# REQUIRED WORK:
Write out again each line of the material below, unchanged, from the first one to the line that holds "staining of squamous".

---

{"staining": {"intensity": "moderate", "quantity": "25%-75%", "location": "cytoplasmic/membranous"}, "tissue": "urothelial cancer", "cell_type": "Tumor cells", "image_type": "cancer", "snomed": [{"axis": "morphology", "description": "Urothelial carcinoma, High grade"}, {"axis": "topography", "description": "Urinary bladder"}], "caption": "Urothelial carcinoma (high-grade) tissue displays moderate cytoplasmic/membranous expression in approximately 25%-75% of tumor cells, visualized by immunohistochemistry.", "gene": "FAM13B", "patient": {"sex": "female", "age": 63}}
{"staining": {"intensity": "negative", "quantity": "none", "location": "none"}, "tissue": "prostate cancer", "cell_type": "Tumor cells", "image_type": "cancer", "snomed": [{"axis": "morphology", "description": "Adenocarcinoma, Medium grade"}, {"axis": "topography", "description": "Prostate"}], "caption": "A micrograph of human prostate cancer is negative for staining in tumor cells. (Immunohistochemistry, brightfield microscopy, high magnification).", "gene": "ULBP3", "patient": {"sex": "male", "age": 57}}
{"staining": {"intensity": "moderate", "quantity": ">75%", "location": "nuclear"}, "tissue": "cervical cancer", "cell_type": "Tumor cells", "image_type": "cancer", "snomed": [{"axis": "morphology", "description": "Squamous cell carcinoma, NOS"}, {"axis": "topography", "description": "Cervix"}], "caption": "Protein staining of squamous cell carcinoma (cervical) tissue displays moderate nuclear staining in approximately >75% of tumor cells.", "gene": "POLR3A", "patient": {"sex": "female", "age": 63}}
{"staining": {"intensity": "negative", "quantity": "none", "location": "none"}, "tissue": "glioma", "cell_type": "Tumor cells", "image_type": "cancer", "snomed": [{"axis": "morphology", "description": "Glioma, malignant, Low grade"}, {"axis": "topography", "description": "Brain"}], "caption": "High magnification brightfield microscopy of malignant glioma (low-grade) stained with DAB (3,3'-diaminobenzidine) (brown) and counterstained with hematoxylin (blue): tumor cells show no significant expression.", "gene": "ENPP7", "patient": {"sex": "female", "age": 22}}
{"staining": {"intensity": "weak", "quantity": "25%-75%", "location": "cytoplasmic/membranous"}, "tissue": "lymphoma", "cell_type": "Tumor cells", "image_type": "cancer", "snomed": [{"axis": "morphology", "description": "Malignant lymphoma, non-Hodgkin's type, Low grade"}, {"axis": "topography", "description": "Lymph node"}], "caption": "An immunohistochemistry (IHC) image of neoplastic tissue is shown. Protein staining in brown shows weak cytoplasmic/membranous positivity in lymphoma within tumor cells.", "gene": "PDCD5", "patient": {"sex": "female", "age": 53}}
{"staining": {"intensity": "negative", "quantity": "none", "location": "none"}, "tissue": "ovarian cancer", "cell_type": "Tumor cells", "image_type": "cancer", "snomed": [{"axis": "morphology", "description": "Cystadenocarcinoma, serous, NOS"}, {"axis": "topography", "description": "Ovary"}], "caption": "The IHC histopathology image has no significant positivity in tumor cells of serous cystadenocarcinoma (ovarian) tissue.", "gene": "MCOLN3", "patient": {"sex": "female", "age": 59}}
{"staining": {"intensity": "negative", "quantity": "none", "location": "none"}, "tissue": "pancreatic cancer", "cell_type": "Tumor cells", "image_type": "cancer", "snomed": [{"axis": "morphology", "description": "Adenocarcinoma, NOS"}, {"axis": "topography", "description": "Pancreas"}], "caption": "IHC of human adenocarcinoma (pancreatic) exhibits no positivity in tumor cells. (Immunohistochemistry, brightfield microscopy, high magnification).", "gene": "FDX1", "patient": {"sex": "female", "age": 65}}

---

# ANSWER TO THE PROBLEM:
{"staining": {"intensity": "moderate", "quantity": "25%-75%", "location": "cytoplasmic/membranous"}, "tissue": "urothelial cancer", "cell_type": "Tumor cells", "image_type": "cancer", "snomed": [{"axis": "morphology", "description": "Urothelial carcinoma, High grade"}, {"axis": "topography", "description": "Urinary bladder"}], "caption": "Urothelial carcinoma (high-grade) tissue displays moderate cytoplasmic/membranous expression in approximately 25%-75% of tumor cells, visualized by immunohistochemistry.", "gene": "FAM13B", "patient": {"sex": "female", "age": 63}}
{"staining": {"intensity": "negative", "quantity": "none", "location": "none"}, "tissue": "prostate cancer", "cell_type": "Tumor cells", "image_type": "cancer", "snomed": [{"axis": "morphology", "description": "Adenocarcinoma, Medium grade"}, {"axis": "topography", "description": "Prostate"}], "caption": "A micrograph of human prostate cancer is negative for staining in tumor cells. (Immunohistochemistry, brightfield microscopy, high magnification).", "gene": "ULBP3", "patient": {"sex": "male", "age": 57}}
{"staining": {"intensity": "moderate", "quantity": ">75%", "location": "nuclear"}, "tissue": "cervical cancer", "cell_type": "Tumor cells", "image_type": "cancer", "snomed": [{"axis": "morphology", "description": "Squamous cell carcinoma, NOS"}, {"axis": "topography", "description": "Cervix"}], "caption": "Protein staining of squamous cell carcinoma (cervical) tissue displays moderate nuclear staining in approximately >75% of tumor cells.", "gene": "POLR3A", "patient": {"sex": "female", "age": 63}}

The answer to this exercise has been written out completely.